La loi, les usages et le deuxième principe de la thermodynamique

Introduit par Rudolf Clausius en 1865, le principe d’entropie établit que tout système évolue vers un degré de désorganisation croissant par transformation irréversible. La santé ne dérogera pas, aidée par les possibilités informatiques. 80 % des technologies se transforment tous les trois ans, ce qui correspond au temps de l’accouchement d’une loi de notre République. À preuve, l’Internet des objets était inconnu des décideurs il y a encore cinq ans, le coût du séquençage génomique humain est passé de plusieurs milliards de dollars en 2003 à moins de 500 dollars aujourd’hui et de plusieurs années à quelques heures. L’analyse intelligente des données permet d’optimiser les processus pour plus de qualité en faveur des patients, d’économiser les ressources publiques pour la Cnamts et d’éviter des fraudes sociales (25 milliards par an en France selon la Cour des comptes et la Mecss). Les algorithmes de calcul bayésien permettent le diagnostic d’un AVC thrombotique en quelques dizaines de secondes avec une fiabilité quasi totale, là où il faut plusieurs dizaines de minutes par un neurochirurgien. Les réanimateurs du Québec forment des infirmières, sur la base d’arbres de décision pour l’aiguillage des urgences, ce qui a pour conséquence d’économiser plus de la moitié des ressources médicales classiques. Microsoft étudie, avec des promesses de première grandeur, une aide au diagnostic médical plus efficace et plus fiable que ne l’est le médecin isolé qui ne connait, par exemple, le diabète qu’au travers du souvenir de quatre heures de cours théorique durant ses études.

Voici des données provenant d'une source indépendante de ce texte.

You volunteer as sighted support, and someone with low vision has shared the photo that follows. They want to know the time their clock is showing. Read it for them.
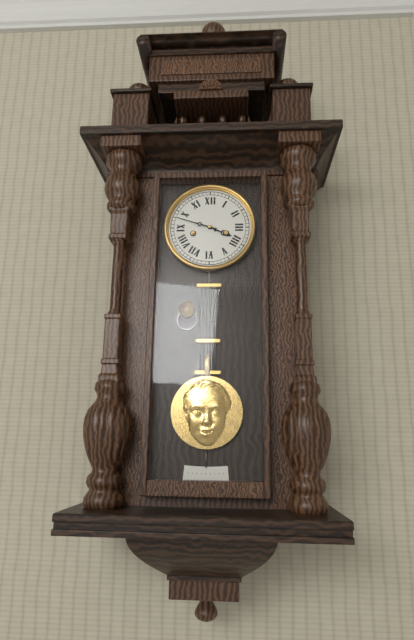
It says 3:48
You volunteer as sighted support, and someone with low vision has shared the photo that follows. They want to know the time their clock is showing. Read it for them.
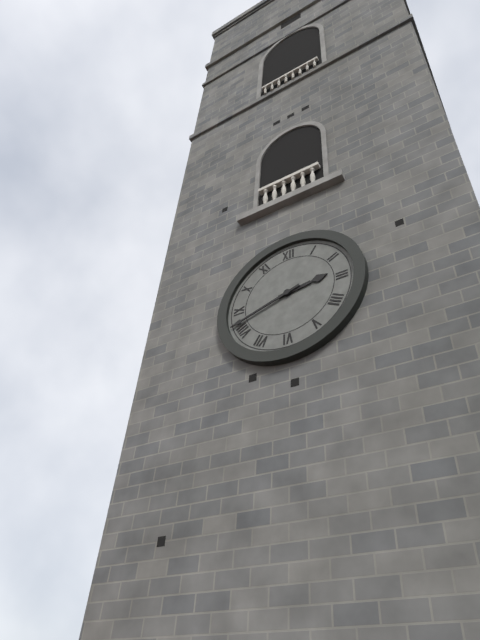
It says 2:42
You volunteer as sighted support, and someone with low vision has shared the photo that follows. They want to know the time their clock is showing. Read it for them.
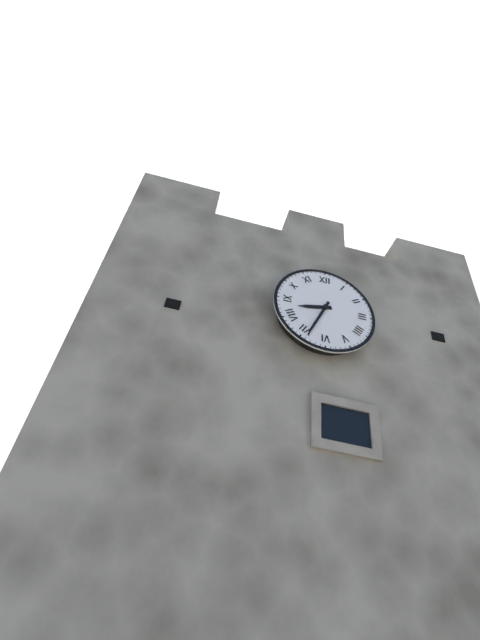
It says 8:34
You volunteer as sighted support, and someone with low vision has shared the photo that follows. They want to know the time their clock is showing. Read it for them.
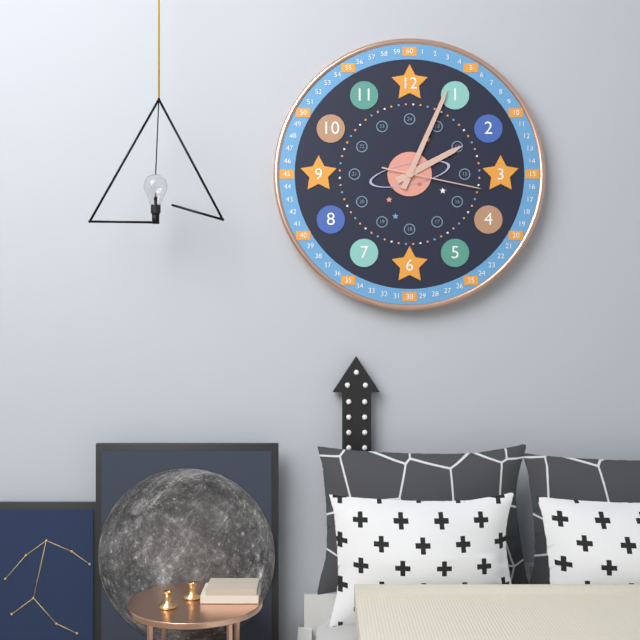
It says 2:04:17
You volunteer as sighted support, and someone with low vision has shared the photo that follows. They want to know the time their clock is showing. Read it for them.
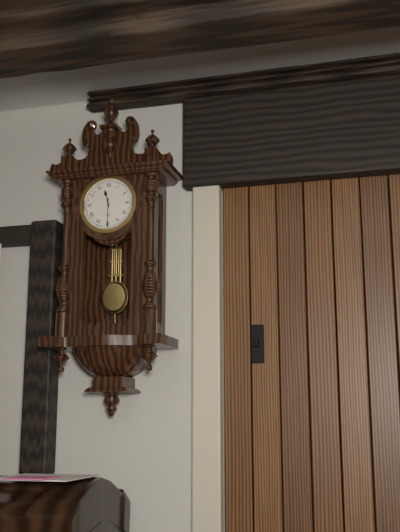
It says 11:30
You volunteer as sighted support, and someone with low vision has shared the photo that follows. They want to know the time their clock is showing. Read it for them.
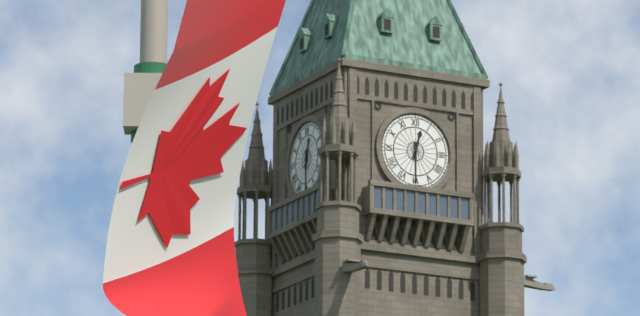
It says 12:30
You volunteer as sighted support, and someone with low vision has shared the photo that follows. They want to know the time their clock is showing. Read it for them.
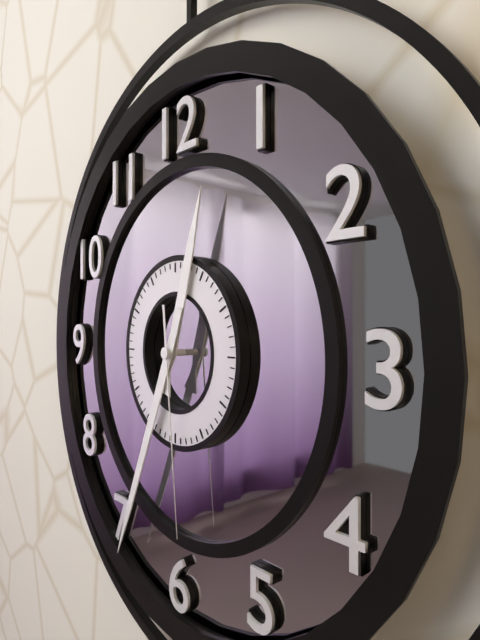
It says 12:34:29
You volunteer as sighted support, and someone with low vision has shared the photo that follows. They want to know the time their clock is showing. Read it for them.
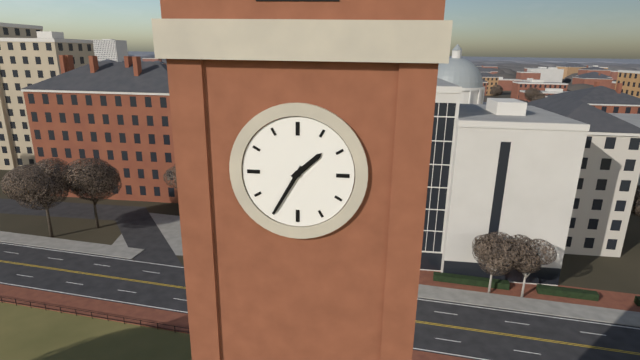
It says 1:35
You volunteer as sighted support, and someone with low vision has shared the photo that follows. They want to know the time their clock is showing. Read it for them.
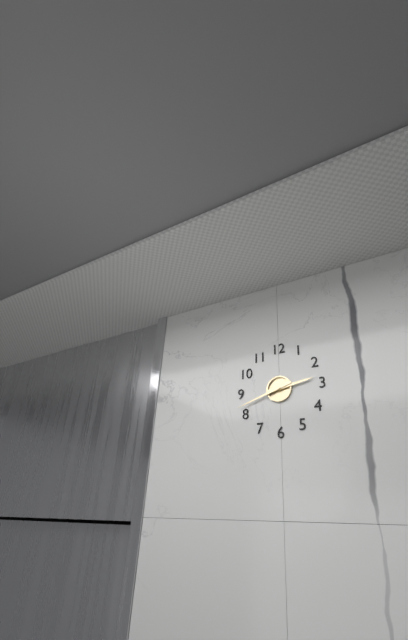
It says 2:42
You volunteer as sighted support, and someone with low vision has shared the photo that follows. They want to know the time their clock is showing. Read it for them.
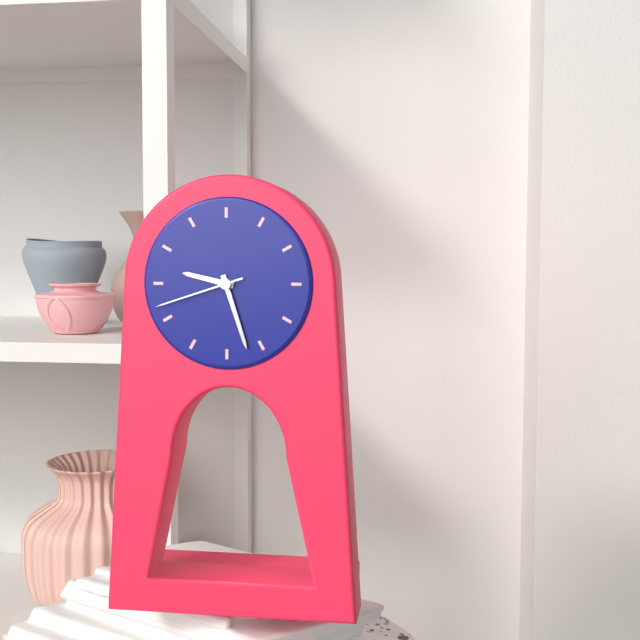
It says 9:27:42
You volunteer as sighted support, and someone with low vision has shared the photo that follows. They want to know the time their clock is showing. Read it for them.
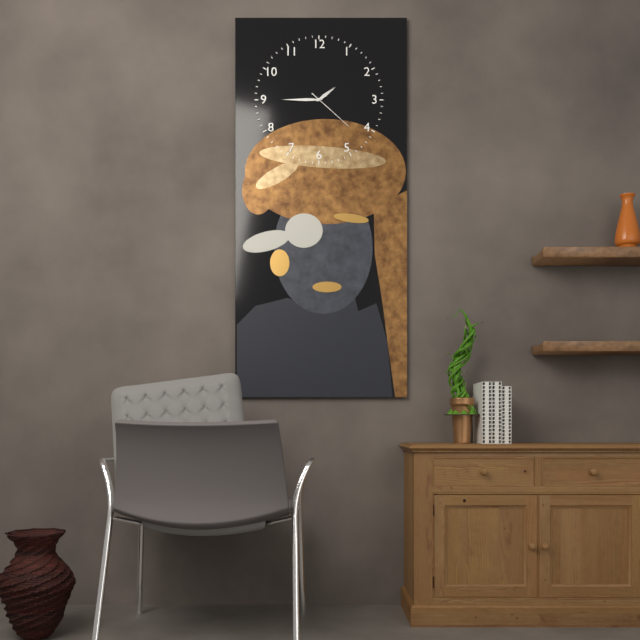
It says 1:45
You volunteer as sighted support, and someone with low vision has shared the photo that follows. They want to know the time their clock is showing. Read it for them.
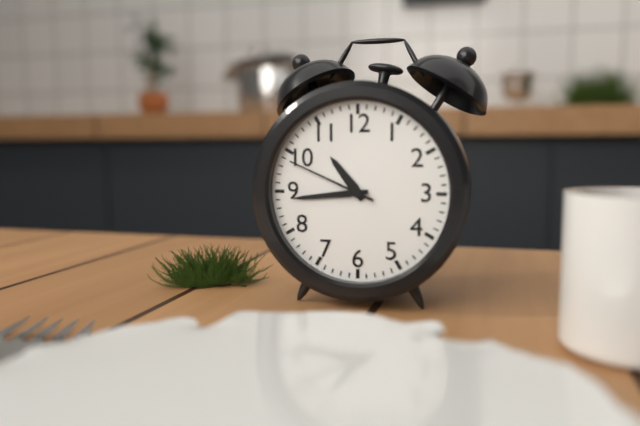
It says 10:44:49
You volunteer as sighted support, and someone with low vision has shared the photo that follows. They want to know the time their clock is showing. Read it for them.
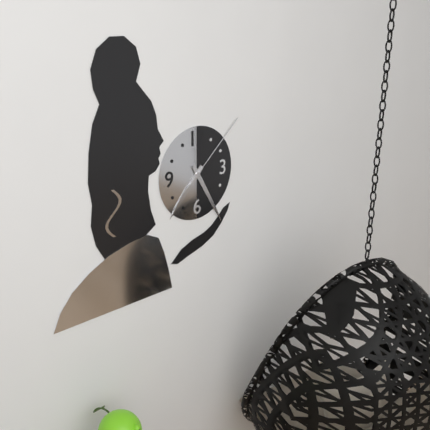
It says 7:25:08
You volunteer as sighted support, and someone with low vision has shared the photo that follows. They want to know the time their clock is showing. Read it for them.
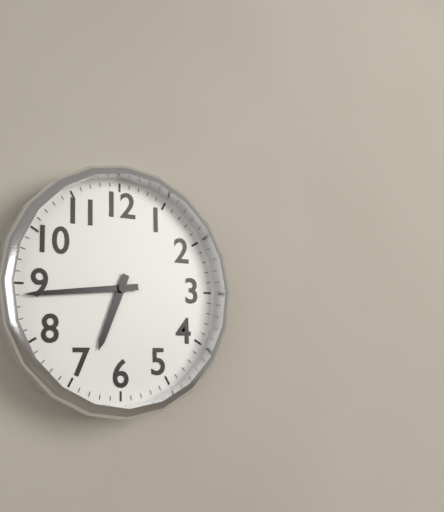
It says 6:44
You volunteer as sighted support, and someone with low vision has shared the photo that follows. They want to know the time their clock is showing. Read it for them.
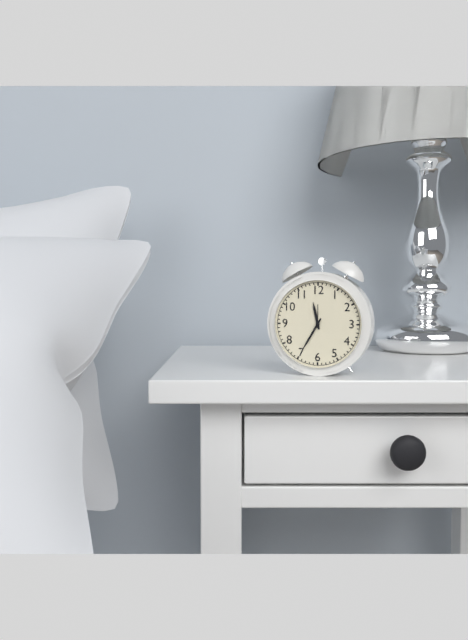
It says 11:35
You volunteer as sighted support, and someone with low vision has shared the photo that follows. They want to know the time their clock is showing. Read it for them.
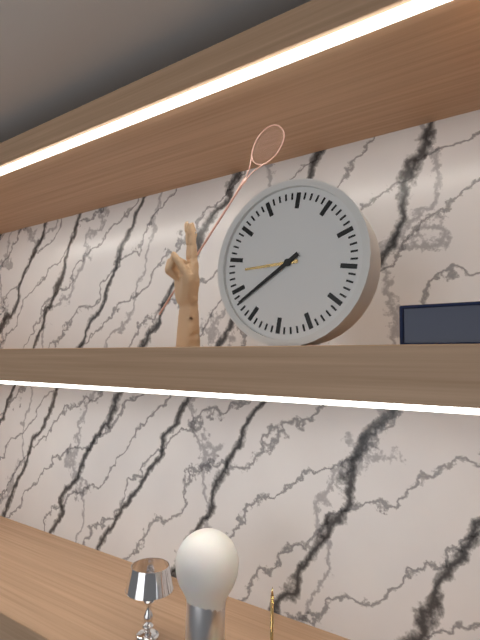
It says 8:38
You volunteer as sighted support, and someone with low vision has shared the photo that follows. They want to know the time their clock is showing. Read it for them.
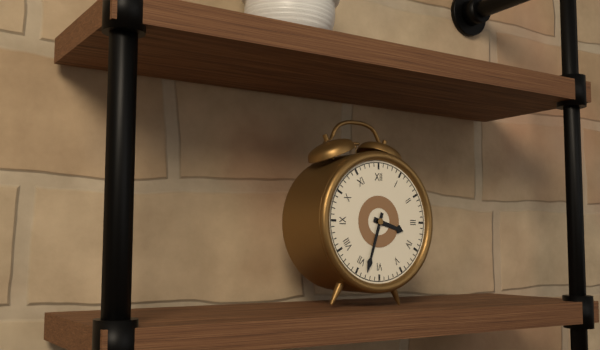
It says 3:33
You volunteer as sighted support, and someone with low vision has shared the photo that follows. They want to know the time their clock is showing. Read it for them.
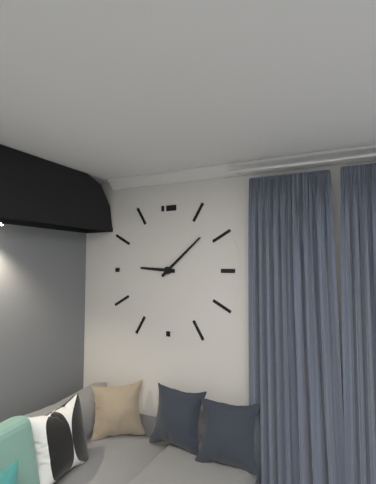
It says 9:08
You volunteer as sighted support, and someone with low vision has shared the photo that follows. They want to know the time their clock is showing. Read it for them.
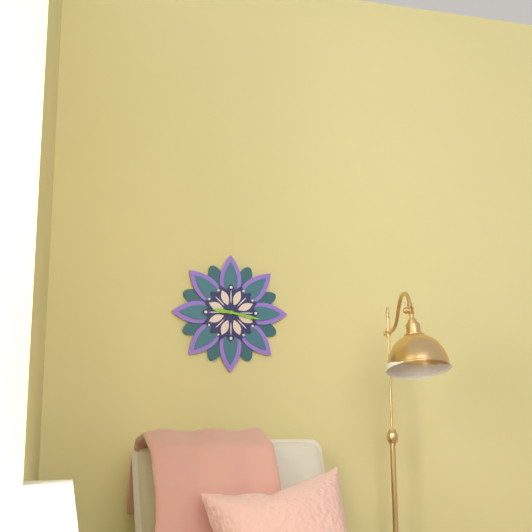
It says 9:17
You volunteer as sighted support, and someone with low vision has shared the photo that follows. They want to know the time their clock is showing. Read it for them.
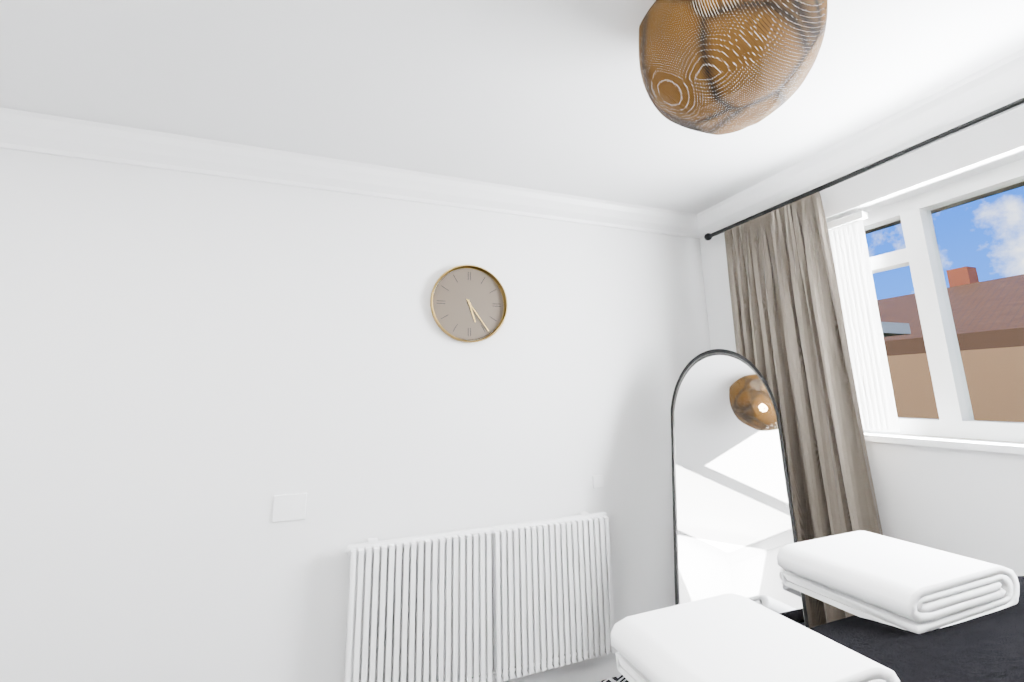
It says 5:24
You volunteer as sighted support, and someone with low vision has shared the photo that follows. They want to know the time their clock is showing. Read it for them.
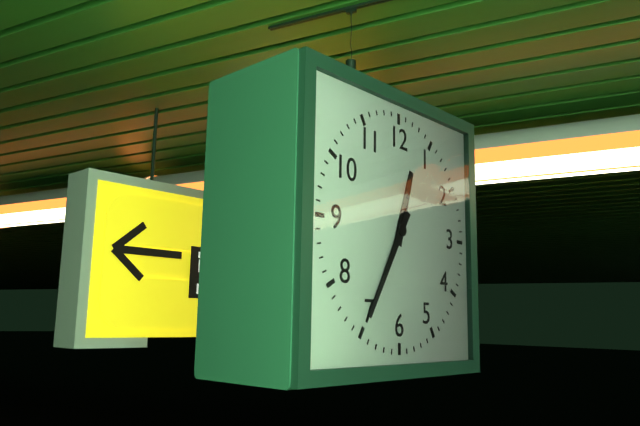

Passant du cure au care, du soin à la prévention, du risque court au risque long avec les pathologies chroniques, la puissance de l’informatique interconnectée représente une promesse de progrès, alors que les populations vieillissent, que la santé pèse de plus en plus lourd sur nos économies en période de crise. Il n’en demeure pas moins que l’État doit demeurer vigilant et le garant de l’éthique pour anticiper les dérives qu’engendrent l’appât du gain porté par la crédulité et l’état de faiblesse des patients et les potentielles dérives éthiques.

* Directeur des marchés publics, Hewlett Packard Enterprise.
série sous la direction de Jean-Pierre Blum.